+++ Provided records

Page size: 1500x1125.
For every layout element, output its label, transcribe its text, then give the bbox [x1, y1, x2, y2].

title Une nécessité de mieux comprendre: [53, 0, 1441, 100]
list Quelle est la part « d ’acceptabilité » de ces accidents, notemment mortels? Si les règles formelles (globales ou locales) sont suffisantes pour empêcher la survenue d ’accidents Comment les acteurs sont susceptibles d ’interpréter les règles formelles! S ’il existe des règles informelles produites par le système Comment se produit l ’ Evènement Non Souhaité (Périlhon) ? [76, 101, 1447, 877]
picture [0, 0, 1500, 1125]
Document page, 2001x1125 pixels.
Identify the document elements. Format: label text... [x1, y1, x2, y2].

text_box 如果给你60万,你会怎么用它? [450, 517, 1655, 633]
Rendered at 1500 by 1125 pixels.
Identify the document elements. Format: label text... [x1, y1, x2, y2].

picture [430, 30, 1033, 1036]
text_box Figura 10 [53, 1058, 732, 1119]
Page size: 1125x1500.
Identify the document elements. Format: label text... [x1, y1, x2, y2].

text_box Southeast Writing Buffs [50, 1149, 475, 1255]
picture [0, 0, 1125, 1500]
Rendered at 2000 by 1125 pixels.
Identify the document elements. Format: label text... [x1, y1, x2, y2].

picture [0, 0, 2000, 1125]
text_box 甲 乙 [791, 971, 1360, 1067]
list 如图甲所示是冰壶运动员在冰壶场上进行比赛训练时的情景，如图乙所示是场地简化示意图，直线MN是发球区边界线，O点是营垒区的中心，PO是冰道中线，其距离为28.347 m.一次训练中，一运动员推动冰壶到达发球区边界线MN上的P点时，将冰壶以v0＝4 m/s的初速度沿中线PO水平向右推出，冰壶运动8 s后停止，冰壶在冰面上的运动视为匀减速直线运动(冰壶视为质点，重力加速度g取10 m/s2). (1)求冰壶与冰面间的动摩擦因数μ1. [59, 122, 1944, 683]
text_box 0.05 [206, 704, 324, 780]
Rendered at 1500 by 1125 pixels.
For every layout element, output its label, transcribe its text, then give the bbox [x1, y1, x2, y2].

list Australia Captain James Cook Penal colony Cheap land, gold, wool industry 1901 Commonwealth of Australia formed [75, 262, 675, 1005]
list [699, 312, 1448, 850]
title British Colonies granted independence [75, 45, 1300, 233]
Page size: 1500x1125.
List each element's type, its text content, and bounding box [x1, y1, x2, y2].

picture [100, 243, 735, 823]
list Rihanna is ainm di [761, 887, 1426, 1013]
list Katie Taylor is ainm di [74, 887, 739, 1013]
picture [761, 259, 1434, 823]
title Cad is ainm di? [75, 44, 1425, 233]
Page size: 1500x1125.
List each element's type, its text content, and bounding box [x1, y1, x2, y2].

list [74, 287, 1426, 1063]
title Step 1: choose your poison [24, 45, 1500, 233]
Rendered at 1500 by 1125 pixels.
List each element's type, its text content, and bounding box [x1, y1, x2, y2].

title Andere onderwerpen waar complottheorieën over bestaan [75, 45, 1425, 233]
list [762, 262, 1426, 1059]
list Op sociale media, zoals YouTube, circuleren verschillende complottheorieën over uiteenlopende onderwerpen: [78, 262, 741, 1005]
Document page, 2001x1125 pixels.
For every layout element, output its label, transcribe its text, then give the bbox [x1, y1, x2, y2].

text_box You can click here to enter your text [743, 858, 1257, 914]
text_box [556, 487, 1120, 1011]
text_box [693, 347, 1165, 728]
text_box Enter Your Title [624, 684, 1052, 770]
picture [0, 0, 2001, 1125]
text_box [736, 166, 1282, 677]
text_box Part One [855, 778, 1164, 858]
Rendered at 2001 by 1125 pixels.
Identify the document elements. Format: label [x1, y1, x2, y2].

++++++

▶ What is expected
Extract every entry in the listing word for word.

▶ Answer space
Page size: 1500x1125.
For every layout element, output its label, transcribe its text, then give the bbox [x1, y1, x2, y2].

title Une nécessité de mieux comprendre: [53, 0, 1441, 100]
list Quelle est la part « d ’acceptabilité » de ces accidents, notemment mortels? Si les règles formelles (globales ou locales) sont suffisantes pour empêcher la survenue d ’accidents Comment les acteurs sont susceptibles d ’interpréter les règles formelles! S ’il existe des règles informelles produites par le système Comment se produit l ’ Evènement Non Souhaité (Périlhon) ? [76, 101, 1447, 877]
picture [0, 0, 1500, 1125]
Document page, 2001x1125 pixels.
Identify the document elements. Format: label text... [x1, y1, x2, y2].

text_box 如果给你60万,你会怎么用它? [450, 517, 1655, 633]
Rendered at 1500 by 1125 pixels.
Identify the document elements. Format: label text... [x1, y1, x2, y2].

picture [430, 30, 1033, 1036]
text_box Figura 10 [53, 1058, 732, 1119]
Page size: 1125x1500.
Identify the document elements. Format: label text... [x1, y1, x2, y2].

text_box Southeast Writing Buffs [50, 1149, 475, 1255]
picture [0, 0, 1125, 1500]
Rendered at 2000 by 1125 pixels.
Identify the document elements. Format: label text... [x1, y1, x2, y2].

picture [0, 0, 2000, 1125]
text_box 甲 乙 [791, 971, 1360, 1067]
list 如图甲所示是冰壶运动员在冰壶场上进行比赛训练时的情景，如图乙所示是场地简化示意图，直线MN是发球区边界线，O点是营垒区的中心，PO是冰道中线，其距离为28.347 m.一次训练中，一运动员推动冰壶到达发球区边界线MN上的P点时，将冰壶以v0＝4 m/s的初速度沿中线PO水平向右推出，冰壶运动8 s后停止，冰壶在冰面上的运动视为匀减速直线运动(冰壶视为质点，重力加速度g取10 m/s2). (1)求冰壶与冰面间的动摩擦因数μ1. [59, 122, 1944, 683]
text_box 0.05 [206, 704, 324, 780]
Rendered at 1500 by 1125 pixels.
For every layout element, output its label, transcribe its text, then give the bbox [x1, y1, x2, y2].

list Australia Captain James Cook Penal colony Cheap land, gold, wool industry 1901 Commonwealth of Australia formed [75, 262, 675, 1005]
list [699, 312, 1448, 850]
title British Colonies granted independence [75, 45, 1300, 233]
Page size: 1500x1125.
List each element's type, its text content, and bounding box [x1, y1, x2, y2].

picture [100, 243, 735, 823]
list Rihanna is ainm di [761, 887, 1426, 1013]
list Katie Taylor is ainm di [74, 887, 739, 1013]
picture [761, 259, 1434, 823]
title Cad is ainm di? [75, 44, 1425, 233]
Page size: 1500x1125.
List each element's type, its text content, and bounding box [x1, y1, x2, y2].

list [74, 287, 1426, 1063]
title Step 1: choose your poison [24, 45, 1500, 233]
Rendered at 1500 by 1125 pixels.
List each element's type, its text content, and bounding box [x1, y1, x2, y2].

title Andere onderwerpen waar complottheorieën over bestaan [75, 45, 1425, 233]
list [762, 262, 1426, 1059]
list Op sociale media, zoals YouTube, circuleren verschillende complottheorieën over uiteenlopende onderwerpen: [78, 262, 741, 1005]
Document page, 2001x1125 pixels.
For every layout element, output its label, transcribe its text, then give the bbox [x1, y1, x2, y2].

text_box You can click here to enter your text [743, 858, 1257, 914]
text_box [556, 487, 1120, 1011]
text_box [693, 347, 1165, 728]
text_box Enter Your Title [624, 684, 1052, 770]
picture [0, 0, 2001, 1125]
text_box [736, 166, 1282, 677]
text_box Part One [855, 778, 1164, 858]
Rendered at 2001 by 1125 pixels.
Identify the document elements. Format: label [x1, y1, x2, y2].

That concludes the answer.